Phillip L. Swagel, Professor in International Economic Policy, Maryland School of Public Policy
Phillip L. Swagel is Professor in International Economic Policy at the Maryland School of Public Policy. He directs the Thomas Schelling Distinguished Visitor Series, which brings to the university eminent policy makers and leading academics who have made sustained contributions to public policy.
Swagel comes to MSPP from the McDonough School of Business at Georgetown University, where he served as a visiting professor teaching classes on the relationship between financial markets and the economy. Swagel was also the director of the McDonough School's Center for Financial Institutions, Policy, and Governance. He is a non-resident scholar at the American Enterprise Institute.
Swagel was Assistant Secretary for Economic Policy at the Treasury Department from December 2006 to January 2009. In that position, he advised Secretary Paulson on all aspects of economic policy. He served as a member of the TARP investment committee, and was responsible for analysis on issues including housing, financial markets, healthcare, pensions, and macroeconomic forecasts.

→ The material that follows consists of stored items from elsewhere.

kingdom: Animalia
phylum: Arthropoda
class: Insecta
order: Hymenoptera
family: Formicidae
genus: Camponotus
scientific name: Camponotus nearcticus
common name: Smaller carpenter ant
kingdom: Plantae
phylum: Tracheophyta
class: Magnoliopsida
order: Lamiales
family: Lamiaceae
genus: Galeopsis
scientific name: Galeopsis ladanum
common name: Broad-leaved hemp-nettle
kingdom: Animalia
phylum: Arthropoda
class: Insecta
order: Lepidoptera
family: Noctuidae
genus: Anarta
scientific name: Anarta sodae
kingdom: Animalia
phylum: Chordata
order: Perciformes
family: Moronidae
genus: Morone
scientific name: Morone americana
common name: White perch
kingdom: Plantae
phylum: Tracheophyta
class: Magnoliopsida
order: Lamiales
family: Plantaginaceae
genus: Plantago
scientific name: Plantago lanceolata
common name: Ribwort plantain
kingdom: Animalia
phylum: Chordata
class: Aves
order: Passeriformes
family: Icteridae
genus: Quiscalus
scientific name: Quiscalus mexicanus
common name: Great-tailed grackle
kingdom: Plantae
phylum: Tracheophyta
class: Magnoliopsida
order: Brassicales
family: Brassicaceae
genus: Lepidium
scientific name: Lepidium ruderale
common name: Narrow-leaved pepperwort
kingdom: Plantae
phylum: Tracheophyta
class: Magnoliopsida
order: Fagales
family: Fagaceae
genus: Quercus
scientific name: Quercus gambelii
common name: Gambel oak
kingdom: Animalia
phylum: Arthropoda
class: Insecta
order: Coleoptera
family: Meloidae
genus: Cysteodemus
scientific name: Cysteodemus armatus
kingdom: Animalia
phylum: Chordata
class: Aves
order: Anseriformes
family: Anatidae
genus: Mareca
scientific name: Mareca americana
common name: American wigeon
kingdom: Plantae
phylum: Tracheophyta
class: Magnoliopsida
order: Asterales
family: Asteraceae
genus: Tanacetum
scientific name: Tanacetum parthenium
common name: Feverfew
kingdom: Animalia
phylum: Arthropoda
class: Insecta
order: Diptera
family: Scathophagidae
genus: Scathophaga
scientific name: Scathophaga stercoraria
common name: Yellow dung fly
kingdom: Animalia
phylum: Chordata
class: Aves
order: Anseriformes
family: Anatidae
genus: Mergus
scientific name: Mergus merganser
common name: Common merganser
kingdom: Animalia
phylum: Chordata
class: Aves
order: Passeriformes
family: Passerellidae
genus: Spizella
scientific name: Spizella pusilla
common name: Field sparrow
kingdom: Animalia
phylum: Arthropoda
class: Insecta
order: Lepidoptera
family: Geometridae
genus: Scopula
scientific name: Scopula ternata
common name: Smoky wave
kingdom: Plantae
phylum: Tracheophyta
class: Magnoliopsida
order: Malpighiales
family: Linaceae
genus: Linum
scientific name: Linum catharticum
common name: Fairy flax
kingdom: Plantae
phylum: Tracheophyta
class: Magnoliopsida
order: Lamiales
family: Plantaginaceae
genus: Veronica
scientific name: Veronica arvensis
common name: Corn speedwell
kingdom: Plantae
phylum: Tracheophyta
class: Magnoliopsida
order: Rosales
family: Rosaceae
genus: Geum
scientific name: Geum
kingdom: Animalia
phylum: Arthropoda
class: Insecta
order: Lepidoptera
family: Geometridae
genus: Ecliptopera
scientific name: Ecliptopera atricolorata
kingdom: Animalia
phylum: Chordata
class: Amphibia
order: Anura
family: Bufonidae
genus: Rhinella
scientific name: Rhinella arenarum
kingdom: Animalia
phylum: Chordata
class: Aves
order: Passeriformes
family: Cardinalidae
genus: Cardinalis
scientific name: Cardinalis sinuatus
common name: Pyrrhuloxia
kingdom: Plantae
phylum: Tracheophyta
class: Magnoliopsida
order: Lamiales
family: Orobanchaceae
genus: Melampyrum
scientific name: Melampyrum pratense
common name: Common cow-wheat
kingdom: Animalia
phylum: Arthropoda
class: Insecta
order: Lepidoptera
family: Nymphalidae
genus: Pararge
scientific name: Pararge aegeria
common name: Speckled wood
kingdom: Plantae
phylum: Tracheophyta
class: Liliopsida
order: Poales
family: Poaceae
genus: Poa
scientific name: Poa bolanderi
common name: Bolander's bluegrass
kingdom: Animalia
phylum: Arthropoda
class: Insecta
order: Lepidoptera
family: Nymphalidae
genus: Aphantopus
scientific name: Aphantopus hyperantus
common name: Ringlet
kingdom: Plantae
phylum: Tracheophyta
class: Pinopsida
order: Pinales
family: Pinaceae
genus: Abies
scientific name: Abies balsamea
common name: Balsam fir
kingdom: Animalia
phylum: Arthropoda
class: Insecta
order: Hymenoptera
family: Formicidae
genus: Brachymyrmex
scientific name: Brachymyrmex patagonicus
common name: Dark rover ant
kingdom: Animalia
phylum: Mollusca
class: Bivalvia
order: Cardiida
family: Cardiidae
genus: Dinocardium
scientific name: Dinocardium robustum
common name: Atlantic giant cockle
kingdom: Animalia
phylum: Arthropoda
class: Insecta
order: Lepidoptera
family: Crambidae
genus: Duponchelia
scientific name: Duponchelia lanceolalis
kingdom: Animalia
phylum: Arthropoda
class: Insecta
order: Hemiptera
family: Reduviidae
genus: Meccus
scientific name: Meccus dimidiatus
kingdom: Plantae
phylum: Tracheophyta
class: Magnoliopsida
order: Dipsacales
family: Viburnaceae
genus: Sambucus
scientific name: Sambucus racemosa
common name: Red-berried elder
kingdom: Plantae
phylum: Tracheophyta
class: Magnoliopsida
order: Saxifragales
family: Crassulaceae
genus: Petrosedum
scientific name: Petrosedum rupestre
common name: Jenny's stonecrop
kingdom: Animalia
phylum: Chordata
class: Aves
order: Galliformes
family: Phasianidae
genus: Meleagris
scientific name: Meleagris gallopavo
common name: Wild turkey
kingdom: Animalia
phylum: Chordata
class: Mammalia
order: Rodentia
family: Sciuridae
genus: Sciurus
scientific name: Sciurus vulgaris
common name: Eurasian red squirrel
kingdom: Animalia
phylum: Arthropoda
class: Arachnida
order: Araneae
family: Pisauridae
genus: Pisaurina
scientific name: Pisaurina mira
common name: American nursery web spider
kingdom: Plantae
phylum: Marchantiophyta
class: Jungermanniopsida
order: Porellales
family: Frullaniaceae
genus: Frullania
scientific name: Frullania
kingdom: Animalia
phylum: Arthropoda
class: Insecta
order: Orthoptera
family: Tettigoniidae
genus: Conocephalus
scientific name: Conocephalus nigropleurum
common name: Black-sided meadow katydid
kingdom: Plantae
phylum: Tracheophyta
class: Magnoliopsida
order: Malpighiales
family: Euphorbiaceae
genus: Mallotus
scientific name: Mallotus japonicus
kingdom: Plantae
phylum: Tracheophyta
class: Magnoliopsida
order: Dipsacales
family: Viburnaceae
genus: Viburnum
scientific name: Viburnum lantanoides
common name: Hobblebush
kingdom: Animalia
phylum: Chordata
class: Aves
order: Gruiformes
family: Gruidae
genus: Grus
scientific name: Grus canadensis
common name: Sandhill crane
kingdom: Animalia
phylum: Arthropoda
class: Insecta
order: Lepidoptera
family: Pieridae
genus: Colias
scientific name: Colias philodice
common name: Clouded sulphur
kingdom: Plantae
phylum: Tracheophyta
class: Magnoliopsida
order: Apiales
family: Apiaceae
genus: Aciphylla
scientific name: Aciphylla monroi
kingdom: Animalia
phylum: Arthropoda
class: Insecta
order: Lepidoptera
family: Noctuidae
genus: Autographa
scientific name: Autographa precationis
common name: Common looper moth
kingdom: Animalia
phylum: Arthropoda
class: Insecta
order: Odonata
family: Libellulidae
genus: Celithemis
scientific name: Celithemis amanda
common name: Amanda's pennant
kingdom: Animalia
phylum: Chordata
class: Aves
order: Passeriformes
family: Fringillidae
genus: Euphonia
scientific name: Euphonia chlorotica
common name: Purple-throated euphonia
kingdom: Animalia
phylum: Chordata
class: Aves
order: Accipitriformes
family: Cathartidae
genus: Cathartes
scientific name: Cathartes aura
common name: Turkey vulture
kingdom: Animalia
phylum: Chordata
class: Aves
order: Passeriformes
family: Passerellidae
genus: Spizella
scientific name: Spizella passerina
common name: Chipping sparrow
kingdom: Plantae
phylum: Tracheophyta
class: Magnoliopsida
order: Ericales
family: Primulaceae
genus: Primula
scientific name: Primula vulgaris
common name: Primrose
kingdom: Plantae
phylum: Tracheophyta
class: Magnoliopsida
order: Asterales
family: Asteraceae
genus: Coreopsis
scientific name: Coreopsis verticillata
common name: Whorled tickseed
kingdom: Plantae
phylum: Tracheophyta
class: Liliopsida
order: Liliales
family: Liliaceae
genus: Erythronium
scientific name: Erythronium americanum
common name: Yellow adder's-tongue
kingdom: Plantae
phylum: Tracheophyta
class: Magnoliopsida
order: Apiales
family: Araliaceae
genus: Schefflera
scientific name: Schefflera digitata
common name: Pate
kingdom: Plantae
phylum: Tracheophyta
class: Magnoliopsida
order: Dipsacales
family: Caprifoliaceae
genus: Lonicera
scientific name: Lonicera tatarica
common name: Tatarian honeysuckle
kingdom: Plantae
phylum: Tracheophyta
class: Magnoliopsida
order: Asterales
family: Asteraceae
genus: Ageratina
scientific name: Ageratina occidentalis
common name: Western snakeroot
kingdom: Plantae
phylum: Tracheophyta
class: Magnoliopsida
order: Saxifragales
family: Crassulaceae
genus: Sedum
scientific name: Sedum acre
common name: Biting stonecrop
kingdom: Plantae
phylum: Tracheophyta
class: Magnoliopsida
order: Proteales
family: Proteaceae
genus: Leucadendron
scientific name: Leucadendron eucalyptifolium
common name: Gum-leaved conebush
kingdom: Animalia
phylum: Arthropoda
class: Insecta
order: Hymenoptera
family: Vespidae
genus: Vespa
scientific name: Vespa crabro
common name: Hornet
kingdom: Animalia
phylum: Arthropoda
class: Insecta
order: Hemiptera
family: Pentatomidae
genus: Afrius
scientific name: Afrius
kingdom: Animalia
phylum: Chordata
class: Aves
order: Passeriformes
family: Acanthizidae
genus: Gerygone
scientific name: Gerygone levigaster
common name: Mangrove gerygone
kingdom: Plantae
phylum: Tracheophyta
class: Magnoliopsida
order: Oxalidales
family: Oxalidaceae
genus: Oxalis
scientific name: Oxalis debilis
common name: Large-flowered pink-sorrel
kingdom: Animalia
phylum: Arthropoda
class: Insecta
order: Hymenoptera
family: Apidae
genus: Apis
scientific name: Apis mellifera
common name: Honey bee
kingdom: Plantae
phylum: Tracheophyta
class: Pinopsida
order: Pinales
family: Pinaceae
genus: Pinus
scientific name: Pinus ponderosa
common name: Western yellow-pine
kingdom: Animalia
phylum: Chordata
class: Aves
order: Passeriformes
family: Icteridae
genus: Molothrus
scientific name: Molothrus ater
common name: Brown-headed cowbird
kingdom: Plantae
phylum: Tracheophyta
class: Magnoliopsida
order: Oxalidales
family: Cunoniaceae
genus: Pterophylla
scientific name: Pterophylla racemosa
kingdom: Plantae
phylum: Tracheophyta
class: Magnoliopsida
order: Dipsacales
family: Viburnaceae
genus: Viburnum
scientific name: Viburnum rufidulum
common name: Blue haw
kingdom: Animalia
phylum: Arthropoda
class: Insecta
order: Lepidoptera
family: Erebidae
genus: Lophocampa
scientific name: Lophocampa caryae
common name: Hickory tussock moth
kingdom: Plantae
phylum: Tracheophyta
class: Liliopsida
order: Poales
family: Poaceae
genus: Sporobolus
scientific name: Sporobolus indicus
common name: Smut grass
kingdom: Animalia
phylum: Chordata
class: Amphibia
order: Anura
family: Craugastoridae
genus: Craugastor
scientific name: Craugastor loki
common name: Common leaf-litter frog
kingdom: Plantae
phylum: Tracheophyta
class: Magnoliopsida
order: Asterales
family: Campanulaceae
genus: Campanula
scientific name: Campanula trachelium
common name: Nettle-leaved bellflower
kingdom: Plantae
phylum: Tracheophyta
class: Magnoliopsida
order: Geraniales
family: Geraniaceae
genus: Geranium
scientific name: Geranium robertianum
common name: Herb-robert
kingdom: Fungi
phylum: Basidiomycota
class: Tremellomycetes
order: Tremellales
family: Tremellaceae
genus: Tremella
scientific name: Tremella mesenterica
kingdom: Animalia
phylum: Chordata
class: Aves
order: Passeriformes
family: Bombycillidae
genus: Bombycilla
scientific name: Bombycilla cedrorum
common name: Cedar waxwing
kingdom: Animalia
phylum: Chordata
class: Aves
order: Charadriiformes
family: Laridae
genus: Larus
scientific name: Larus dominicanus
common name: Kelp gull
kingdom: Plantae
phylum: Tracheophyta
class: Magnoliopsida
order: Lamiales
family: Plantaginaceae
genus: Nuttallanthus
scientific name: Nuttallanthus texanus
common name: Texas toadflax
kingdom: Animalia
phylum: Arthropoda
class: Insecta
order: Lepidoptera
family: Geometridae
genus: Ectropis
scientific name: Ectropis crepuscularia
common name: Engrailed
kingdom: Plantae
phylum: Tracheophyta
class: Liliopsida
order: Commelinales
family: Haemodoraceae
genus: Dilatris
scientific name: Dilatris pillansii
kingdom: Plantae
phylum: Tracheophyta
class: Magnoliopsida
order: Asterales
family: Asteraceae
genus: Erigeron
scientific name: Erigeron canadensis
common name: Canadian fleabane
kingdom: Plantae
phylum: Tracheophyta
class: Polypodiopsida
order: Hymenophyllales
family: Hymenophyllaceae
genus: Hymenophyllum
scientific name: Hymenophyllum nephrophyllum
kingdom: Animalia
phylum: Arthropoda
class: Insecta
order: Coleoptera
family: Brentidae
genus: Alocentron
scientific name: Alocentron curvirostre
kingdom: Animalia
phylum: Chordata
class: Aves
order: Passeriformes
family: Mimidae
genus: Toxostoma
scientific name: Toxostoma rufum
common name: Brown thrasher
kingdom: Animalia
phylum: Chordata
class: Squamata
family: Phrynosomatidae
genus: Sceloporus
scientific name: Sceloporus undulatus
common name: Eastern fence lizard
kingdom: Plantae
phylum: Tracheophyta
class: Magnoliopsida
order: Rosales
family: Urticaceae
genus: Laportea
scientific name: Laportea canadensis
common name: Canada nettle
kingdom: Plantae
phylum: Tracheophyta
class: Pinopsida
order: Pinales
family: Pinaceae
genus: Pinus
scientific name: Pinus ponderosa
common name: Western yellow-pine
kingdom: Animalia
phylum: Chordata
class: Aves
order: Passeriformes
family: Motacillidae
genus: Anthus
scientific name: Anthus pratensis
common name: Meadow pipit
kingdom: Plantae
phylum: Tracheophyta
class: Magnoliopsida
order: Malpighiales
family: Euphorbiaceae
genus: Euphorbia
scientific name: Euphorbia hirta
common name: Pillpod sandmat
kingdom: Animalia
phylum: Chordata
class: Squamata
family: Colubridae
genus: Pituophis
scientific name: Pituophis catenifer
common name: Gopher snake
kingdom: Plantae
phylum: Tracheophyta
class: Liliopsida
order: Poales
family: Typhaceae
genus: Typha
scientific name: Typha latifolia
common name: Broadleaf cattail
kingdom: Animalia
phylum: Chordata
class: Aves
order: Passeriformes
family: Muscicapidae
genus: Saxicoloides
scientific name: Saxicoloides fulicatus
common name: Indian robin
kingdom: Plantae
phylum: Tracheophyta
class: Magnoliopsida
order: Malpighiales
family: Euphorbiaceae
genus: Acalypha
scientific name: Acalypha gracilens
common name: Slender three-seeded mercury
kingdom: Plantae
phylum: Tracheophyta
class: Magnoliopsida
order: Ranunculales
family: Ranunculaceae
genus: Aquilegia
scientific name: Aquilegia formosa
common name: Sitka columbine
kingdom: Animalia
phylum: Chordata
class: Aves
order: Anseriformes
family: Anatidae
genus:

Swagel was previously chief of staff and a senior economist at the White House Council of Economic Advisers, and was an economist at the IMF and the Federal Reserve Board. He has taught courses on domestic and international economics at Northwestern University and the University of Chicago Booth School of Business. He received a bachelor's degree in economics from Princeton University in 1987 and a PhD in economics from Harvard University in 1993.